11月にもなるとイタリアのクリスマスの伝統菓子、パネットーネが店先に並び始めます。日本でも輸入食品店などで見かけるようになりました。このパネットーネ、発祥はミラノと言われていますが、イタリア全土で親しまれています。美味しさを競うコンテストも毎年いくつかの団体で行われており、南イタリアの菓子職人が優勝したりもしています。

パネットーネ菌という特別なイーストを使ったパン菓子で、しっとりとした生地にレーズンやオレンジピールなどのキャンディドフルーツ入りが定番ですが、最近はチョコレート、塩キャラメルなどから砂糖がけのオリーヴの実やランパショーニというらっきょうのような野菜を入れた変わり種などヴァリエーションが増えてきています。

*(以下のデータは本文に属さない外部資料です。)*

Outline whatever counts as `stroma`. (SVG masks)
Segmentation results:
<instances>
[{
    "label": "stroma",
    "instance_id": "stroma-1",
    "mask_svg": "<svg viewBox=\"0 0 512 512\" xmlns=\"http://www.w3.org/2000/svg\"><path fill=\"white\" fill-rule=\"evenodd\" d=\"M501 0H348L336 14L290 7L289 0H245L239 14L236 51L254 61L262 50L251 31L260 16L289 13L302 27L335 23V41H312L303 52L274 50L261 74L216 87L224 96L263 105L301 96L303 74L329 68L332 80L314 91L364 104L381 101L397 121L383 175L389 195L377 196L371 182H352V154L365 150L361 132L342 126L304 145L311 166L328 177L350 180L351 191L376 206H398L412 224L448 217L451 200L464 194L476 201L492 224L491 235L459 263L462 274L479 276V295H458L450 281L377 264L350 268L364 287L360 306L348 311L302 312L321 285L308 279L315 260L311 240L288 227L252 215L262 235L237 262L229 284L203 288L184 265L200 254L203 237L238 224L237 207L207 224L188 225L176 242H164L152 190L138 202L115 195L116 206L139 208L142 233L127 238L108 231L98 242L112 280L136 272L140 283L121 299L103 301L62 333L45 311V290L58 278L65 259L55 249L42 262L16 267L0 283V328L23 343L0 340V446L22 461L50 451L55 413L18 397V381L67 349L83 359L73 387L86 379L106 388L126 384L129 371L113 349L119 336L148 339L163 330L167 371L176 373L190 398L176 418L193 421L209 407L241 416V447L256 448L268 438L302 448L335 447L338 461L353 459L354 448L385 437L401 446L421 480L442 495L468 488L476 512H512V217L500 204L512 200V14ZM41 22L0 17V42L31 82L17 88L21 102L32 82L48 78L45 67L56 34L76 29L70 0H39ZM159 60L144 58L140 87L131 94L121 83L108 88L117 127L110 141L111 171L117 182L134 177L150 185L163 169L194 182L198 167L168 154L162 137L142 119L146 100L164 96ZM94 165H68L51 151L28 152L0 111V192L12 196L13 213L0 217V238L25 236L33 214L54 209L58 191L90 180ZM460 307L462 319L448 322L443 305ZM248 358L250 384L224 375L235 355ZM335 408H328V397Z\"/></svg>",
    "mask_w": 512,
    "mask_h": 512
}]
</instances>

パネットーネはイタリアでは大手メーカーのものはスーパーマーケットやバール、手作りのものはパスティッチェリアと呼ばれるケーキ屋やパン屋で売られています。有名店ではインターネット販売もしています。大手メーカーのものと比べると老舗メーカーのこだわりのものは値段も味も格段の違いがあります。1kgのパネトーネが、7−8ユーロから50ユーロ以上とピンからキリまでです。

日本のイタリア料理店では自家製パネトーネを毎年作る店も増えてきていて「パネットーネ・ソサエティ」という協会もあるようです。

イタリアではクリスマスと同様に大事な祭日であるイースター(パスクワ)の伝統菓子にコロンバという鳩の形をしたパン菓子がありますが、実はこのコロンバとパネットーネ、形こそ違うものの生地はとてもよく似ています。両方とも賞味期限が2-3ヶ月と長いのが特徴。季節商品とはいえ10月からとイースターの4月頃まで半年以上はパネットーネかコロンバどちらかが手に入ります。イタリア人はこのシンプルなパン菓子が大好きなのです。シンプルだけど奥が深い、伝統と革新の味、パネットーネ。とてもイタリアらしいスイーツです。グラッパやくるみを使った食後酒ノチーノ、レモンチェッロなどと一緒に是非味わって見てください。

大橋 美奈子

大橋 美奈子

東京生まれ。演劇プロデューサーを志し、高校卒業後アメリカ留学。ニューヨーク大学芸術学部在学中は舞台、映画で俳優及びプロデューサーとして活躍。卒業後、メディア関係のリサーチ、コーディネイト会社を設立。現在はホスピタリティビジネスのコンサルタントである夫ジョヴァンニの故郷であるイタリア・プーリアから“外食とはエンターティメントである”という考えのもと“感動”を創る仕事を支えています。